Just as we should make the best of the things about us and of the circumstances of our lives, so we should make the best of the people about us. Must you live apart from the friends whose society is most congenial to you? Again, if you cannot have about you the people you like, then like the people you have about you. It is astonishing how much progress can be made when one starts out with resolution in this direction. Try it and you will be amazed at discovering likable qualities in those with whom you supposed you had little in common.
And just as you are to make the best of other people, so you should learn to make the best of yourself. By this I do not mean make the _most_ of yourself. It goes without saying that one should do that. Many a person who is successful in matching himself against outward obstacles feels discouraged when he faces his own nature and recognizes the return of faults which he hoped he had overcome. No struggle is so severe as that which one wages with himself. Sometimes we become disheartened at our failure to conquer faults and to overcome wrong tendencies. When it is a question of right and wrong, there is no course open to us but to continue to wage the battle. No compromise with wrong is possible.

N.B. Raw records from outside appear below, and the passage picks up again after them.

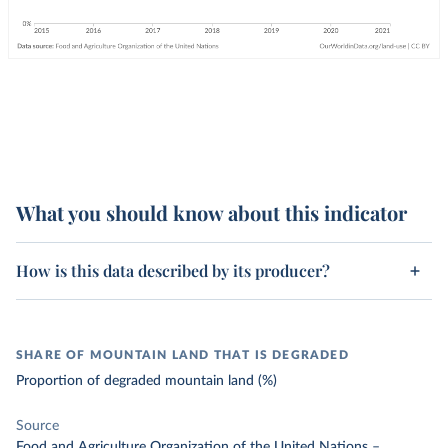
What you should know about this indicator
How is this data described by its producer?
SHARE OF MOUNTAIN LAND THAT IS DEGRADED
Proportion of degraded mountain land (%)
Source
Food and Agriculture Organization of the United Nations
–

Yet there are other limitations which should be regarded in a different light. Perhaps we have overestimated our capacity and have expected the impossible of ourselves. Paris is full of discouraged artists who had looked forward to a noteworthy career that never can be realized. Every publisher of books has some comprehension of the enormous number of would-be authors there are of whom the world will never hear. Ambition is good, but disappointed ambition too often embitters life. Most of us have some limitations which cannot be removed. Certain of these limitations it is well to accept and not beat one's wings forever against the bars.